JOB ITEM:
In the text of every record below, switch "miércoles" to "martes" and write out those lines again with nothing else changed. Leave the pictures out of your answer.

Stored data entries:

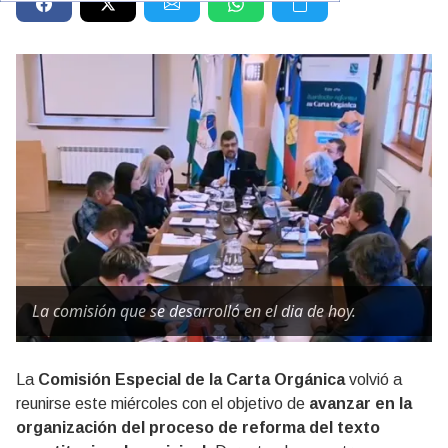
La comisión que se desarrolló en el dia de hoy.
La
Comisión Especial de la Carta Orgánica
volvió a
reunirse este miércoles con el objetivo de
avanzar en la
organización del proceso de reforma del texto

RESPONSE:
La comisión que se desarrolló en el dia de hoy.
La
Comisión Especial de la Carta Orgánica
volvió a
reunirse este martes con el objetivo de
avanzar en la
organización del proceso de reforma del texto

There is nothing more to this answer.